Section 31 of the 1990 Act contained the prohibition on a company making loans, quasi-loans, entering into credit transactions or guarantees and the provision of security except under certain circumstances. The new Act preserves this prohibition of loans etc to directors and connected persons in the form of S.239. The related exceptions (the 10% exception and the business transaction exception have been broadened to include guarantees and security in connection with loans, quasi-loans and credit transactions). However the Companies Act 2014 brings an administrative innovation, in the form of S.242, whereby the new Summary Approval Procedure as set out in S.203 can be utilised to authorise such transaction. This will operate in a similar manner to the Section 34 whitewash which is currently used, but without the requirement for an independent person’s report under S.208.

Current law on compensation payable to Directors on loss of office contains a prohibition unless such a payment is pre-approved by the members in an AGM. The new Act offers a more precise wording for this and extends it to cover shadow and de-facto directors and also when the payment is for the loss of a management office where the individual losing office is also a director. S.232 provides for the remedies where a breach is made under this section. In such a scenario the director will be liable to:

  • account to the company for any gain which he/she makes
  • to indemnify the company against any loss or damage
  • both of the above if such circumstances occur

What are the Key Points?

  • Directors duties codified
  • Shadow and de facto directors defined
  • Return of directors compliance statements
  • Evidential provision requirements for directors loans
  • The ability to use a Summary Approval Procedure to permit otherwise prohibited loans

What do accountants need to do?

Consider the obligations regarding director’s compliance statements and which of their client companies they will apply to for periods commencing on or after 1st of June 2015. Advise company directors in relation to their duties and the impact of the codification of fiduciary duties.Consider the evidentiary provision requirements and how they relate to transactions between directors and companies.

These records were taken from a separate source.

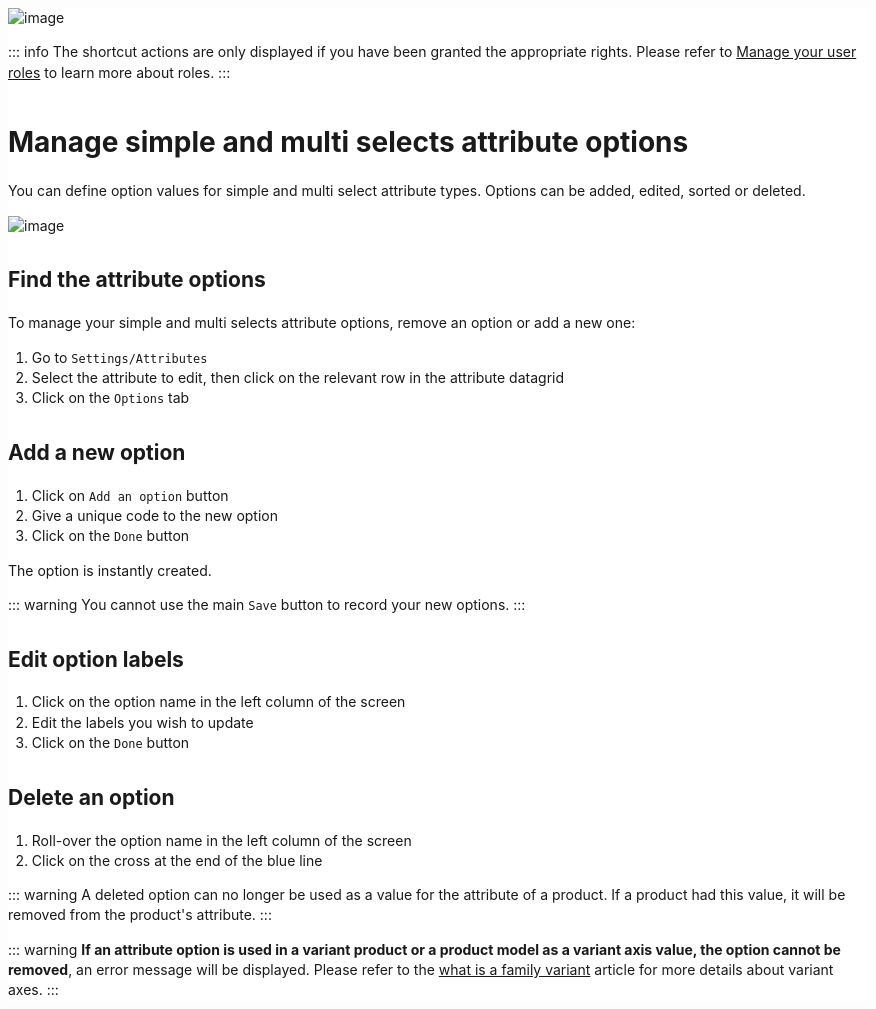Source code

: ![image](../img/Settings-AttributesGridHover.png)

::: info
The shortcut actions are only displayed if you have been granted the appropriate rights. Please refer to [Manage your user roles](build-your-user-roles.html) to learn more about roles.
:::

# Manage simple and multi selects attribute options

You can define option values for simple and multi select attribute types. Options can be added, edited, sorted or deleted.

![image](../img/Settings_Attributes_Options.png)

## Find the attribute options

To manage your simple and multi selects attribute options, remove an option or add a new one:
1. Go to `Settings/Attributes`
1. Select the attribute to edit, then click on the relevant row in the attribute datagrid
1. Click on the `Options` tab

## Add a new option

1. Click on `Add an option` button
1. Give a unique code to the new option
1. Click on the `Done` button

The option is instantly created.

::: warning
You cannot use the main `Save` button to record your new options.
:::

## Edit option labels

1.  Click on the option name in the left column of the screen
1.  Edit the labels you wish to update
1.  Click on the `Done` button


## Delete an option

1.  Roll-over the option name in the left column of the screen  
1.  Click on the cross at the end of the blue line


::: warning
A deleted option can no longer be used as a value for the attribute of a product. If a product had this value, it will be removed from the product's attribute.
:::

::: warning
**If an attribute option is used in a variant product or a product model as a variant axis value, the option cannot be removed**, an error message will be displayed. Please refer to the [what is a family variant](what-about-products-variants.html#what-is-a-family-variant) article for more details about variant axes.
:::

What do companies need to do?

Ensure all officers are aware of their duties and obligations under the Act. Review board composition and arrange training where necessary. Determine if the provisions in relation to the company secretary are being adhered to. Review internal procedures regarding transactions with directors and ensure appropriate evidentiary proof is in place for any relevant transactions. Determine whether directors’ compliance statements will be necessary. All transactions with directors should now be appropriately documented and approved. Should a director’s compliance statement be required it will be necessary to implement the assurance measures prescribed by the Act, or explain why they have not been done. This is referred to as the “comply or explain approach” These are:

  • the preparation of a compliance policy statement
  • making sure that there are appropriate arrangements or structures in place to secure compliance
  • an annual review of these arrangements and structures

The company secretary should arrange for a review of the composition of the board to identify any lack of experience or qualifications. Companies should facilitate director training and make appointments where additional expertise is required on the board. It may also be prudent to employ an experienced compliance professional or hire a consultant to advise the company on obligations regarding the director’s compliance statement.